(Dataset entries)
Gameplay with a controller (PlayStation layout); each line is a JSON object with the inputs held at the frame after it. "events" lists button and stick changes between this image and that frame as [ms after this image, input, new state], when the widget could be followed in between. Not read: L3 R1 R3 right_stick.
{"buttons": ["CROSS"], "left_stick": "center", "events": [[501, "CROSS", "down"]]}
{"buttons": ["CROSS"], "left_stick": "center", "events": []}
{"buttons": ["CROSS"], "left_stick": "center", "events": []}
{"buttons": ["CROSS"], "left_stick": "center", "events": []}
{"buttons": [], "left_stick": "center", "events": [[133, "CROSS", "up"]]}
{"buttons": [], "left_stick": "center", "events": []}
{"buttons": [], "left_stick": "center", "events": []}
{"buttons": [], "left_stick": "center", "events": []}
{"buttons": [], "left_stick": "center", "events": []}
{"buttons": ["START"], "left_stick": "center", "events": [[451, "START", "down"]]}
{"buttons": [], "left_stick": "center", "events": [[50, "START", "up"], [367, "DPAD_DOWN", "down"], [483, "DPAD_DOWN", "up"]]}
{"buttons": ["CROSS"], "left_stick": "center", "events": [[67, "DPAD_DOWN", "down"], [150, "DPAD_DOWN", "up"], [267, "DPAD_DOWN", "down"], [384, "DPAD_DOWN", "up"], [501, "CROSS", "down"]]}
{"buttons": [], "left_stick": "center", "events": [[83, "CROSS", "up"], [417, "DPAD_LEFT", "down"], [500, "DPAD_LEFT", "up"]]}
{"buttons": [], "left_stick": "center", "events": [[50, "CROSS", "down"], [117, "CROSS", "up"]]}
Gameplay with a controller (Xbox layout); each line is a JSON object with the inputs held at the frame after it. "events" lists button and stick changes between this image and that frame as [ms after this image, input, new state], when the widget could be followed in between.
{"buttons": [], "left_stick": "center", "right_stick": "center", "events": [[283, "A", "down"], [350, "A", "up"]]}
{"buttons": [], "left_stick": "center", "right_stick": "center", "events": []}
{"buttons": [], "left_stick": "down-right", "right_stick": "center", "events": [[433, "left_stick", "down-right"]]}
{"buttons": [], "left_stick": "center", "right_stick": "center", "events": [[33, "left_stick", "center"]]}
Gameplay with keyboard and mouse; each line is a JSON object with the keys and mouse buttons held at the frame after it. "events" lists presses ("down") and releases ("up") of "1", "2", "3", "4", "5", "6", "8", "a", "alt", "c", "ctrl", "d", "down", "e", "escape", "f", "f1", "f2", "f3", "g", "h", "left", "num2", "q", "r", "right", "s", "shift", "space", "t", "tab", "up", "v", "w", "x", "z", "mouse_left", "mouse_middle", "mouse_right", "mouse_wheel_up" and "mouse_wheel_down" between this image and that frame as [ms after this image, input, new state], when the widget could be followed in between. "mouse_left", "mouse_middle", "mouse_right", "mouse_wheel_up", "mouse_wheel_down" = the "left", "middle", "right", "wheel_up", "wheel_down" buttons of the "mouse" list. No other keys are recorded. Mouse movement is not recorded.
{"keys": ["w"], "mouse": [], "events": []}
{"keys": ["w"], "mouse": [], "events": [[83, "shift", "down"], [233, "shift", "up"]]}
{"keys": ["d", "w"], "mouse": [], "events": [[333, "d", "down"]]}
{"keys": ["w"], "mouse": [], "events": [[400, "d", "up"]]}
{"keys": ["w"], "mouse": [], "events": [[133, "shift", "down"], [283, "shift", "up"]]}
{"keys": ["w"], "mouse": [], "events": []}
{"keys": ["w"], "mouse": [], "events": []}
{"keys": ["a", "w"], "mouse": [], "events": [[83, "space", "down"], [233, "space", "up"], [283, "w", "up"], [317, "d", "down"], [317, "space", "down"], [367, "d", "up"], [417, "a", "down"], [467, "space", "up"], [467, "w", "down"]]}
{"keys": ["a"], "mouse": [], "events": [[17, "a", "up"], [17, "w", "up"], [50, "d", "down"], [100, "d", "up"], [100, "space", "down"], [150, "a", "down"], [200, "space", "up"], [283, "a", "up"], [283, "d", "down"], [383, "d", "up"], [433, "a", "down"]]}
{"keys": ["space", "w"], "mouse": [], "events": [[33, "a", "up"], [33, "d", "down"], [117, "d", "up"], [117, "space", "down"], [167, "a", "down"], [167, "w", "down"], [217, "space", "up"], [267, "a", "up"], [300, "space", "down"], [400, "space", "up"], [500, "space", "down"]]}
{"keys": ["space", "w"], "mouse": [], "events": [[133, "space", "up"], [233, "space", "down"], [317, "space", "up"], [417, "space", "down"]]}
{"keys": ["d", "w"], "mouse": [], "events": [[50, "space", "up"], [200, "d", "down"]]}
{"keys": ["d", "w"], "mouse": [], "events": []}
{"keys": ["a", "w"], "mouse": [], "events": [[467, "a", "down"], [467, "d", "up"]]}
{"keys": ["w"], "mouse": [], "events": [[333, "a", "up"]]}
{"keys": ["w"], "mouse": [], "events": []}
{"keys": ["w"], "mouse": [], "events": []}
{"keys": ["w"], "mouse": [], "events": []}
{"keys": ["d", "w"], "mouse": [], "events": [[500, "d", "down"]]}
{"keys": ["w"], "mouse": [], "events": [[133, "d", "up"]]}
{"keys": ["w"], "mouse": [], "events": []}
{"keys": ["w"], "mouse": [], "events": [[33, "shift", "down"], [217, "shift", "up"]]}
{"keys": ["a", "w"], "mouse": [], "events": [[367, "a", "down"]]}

● **Your objective**:
Reproduce all records exactly, without omissions.

● **Completed task**:
Gameplay with a controller (PlayStation layout); each line is a JSON object with the inputs held at the frame after it. "events" lists button and stick changes between this image and that frame as [ms after this image, input, new state], when the widget could be followed in between. Not read: L3 R1 R3 right_stick.
{"buttons": ["CROSS"], "left_stick": "center", "events": [[501, "CROSS", "down"]]}
{"buttons": ["CROSS"], "left_stick": "center", "events": []}
{"buttons": ["CROSS"], "left_stick": "center", "events": []}
{"buttons": ["CROSS"], "left_stick": "center", "events": []}
{"buttons": [], "left_stick": "center", "events": [[133, "CROSS", "up"]]}
{"buttons": [], "left_stick": "center", "events": []}
{"buttons": [], "left_stick": "center", "events": []}
{"buttons": [], "left_stick": "center", "events": []}
{"buttons": [], "left_stick": "center", "events": []}
{"buttons": ["START"], "left_stick": "center", "events": [[451, "START", "down"]]}
{"buttons": [], "left_stick": "center", "events": [[50, "START", "up"], [367, "DPAD_DOWN", "down"], [483, "DPAD_DOWN", "up"]]}
{"buttons": ["CROSS"], "left_stick": "center", "events": [[67, "DPAD_DOWN", "down"], [150, "DPAD_DOWN", "up"], [267, "DPAD_DOWN", "down"], [384, "DPAD_DOWN", "up"], [501, "CROSS", "down"]]}
{"buttons": [], "left_stick": "center", "events": [[83, "CROSS", "up"], [417, "DPAD_LEFT", "down"], [500, "DPAD_LEFT", "up"]]}
{"buttons": [], "left_stick": "center", "events": [[50, "CROSS", "down"], [117, "CROSS", "up"]]}
Gameplay with a controller (Xbox layout); each line is a JSON object with the inputs held at the frame after it. "events" lists button and stick changes between this image and that frame as [ms after this image, input, new state], when the widget could be followed in between.
{"buttons": [], "left_stick": "center", "right_stick": "center", "events": [[283, "A", "down"], [350, "A", "up"]]}
{"buttons": [], "left_stick": "center", "right_stick": "center", "events": []}
{"buttons": [], "left_stick": "down-right", "right_stick": "center", "events": [[433, "left_stick", "down-right"]]}
{"buttons": [], "left_stick": "center", "right_stick": "center", "events": [[33, "left_stick", "center"]]}
Gameplay with keyboard and mouse; each line is a JSON object with the keys and mouse buttons held at the frame after it. "events" lists presses ("down") and releases ("up") of "1", "2", "3", "4", "5", "6", "8", "a", "alt", "c", "ctrl", "d", "down", "e", "escape", "f", "f1", "f2", "f3", "g", "h", "left", "num2", "q", "r", "right", "s", "shift", "space", "t", "tab", "up", "v", "w", "x", "z", "mouse_left", "mouse_middle", "mouse_right", "mouse_wheel_up" and "mouse_wheel_down" between this image and that frame as [ms after this image, input, new state], when the widget could be followed in between. "mouse_left", "mouse_middle", "mouse_right", "mouse_wheel_up", "mouse_wheel_down" = the "left", "middle", "right", "wheel_up", "wheel_down" buttons of the "mouse" list. No other keys are recorded. Mouse movement is not recorded.
{"keys": ["w"], "mouse": [], "events": []}
{"keys": ["w"], "mouse": [], "events": [[83, "shift", "down"], [233, "shift", "up"]]}
{"keys": ["d", "w"], "mouse": [], "events": [[333, "d", "down"]]}
{"keys": ["w"], "mouse": [], "events": [[400, "d", "up"]]}
{"keys": ["w"], "mouse": [], "events": [[133, "shift", "down"], [283, "shift", "up"]]}
{"keys": ["w"], "mouse": [], "events": []}
{"keys": ["w"], "mouse": [], "events": []}
{"keys": ["a", "w"], "mouse": [], "events": [[83, "space", "down"], [233, "space", "up"], [283, "w", "up"], [317, "d", "down"], [317, "space", "down"], [367, "d", "up"], [417, "a", "down"], [467, "space", "up"], [467, "w", "down"]]}
{"keys": ["a"], "mouse": [], "events": [[17, "a", "up"], [17, "w", "up"], [50, "d", "down"], [100, "d", "up"], [100, "space", "down"], [150, "a", "down"], [200, "space", "up"], [283, "a", "up"], [283, "d", "down"], [383, "d", "up"], [433, "a", "down"]]}
{"keys": ["space", "w"], "mouse": [], "events": [[33, "a", "up"], [33, "d", "down"], [117, "d", "up"], [117, "space", "down"], [167, "a", "down"], [167, "w", "down"], [217, "space", "up"], [267, "a", "up"], [300, "space", "down"], [400, "space", "up"], [500, "space", "down"]]}
{"keys": ["space", "w"], "mouse": [], "events": [[133, "space", "up"], [233, "space", "down"], [317, "space", "up"], [417, "space", "down"]]}
{"keys": ["d", "w"], "mouse": [], "events": [[50, "space", "up"], [200, "d", "down"]]}
{"keys": ["d", "w"], "mouse": [], "events": []}
{"keys": ["a", "w"], "mouse": [], "events": [[467, "a", "down"], [467, "d", "up"]]}
{"keys": ["w"], "mouse": [], "events": [[333, "a", "up"]]}
{"keys": ["w"], "mouse": [], "events": []}
{"keys": ["w"], "mouse": [], "events": []}
{"keys": ["w"], "mouse": [], "events": []}
{"keys": ["d", "w"], "mouse": [], "events": [[500, "d", "down"]]}
{"keys": ["w"], "mouse": [], "events": [[133, "d", "up"]]}
{"keys": ["w"], "mouse": [], "events": []}
{"keys": ["w"], "mouse": [], "events": [[33, "shift", "down"], [217, "shift", "up"]]}
{"keys": ["a", "w"], "mouse": [], "events": [[367, "a", "down"]]}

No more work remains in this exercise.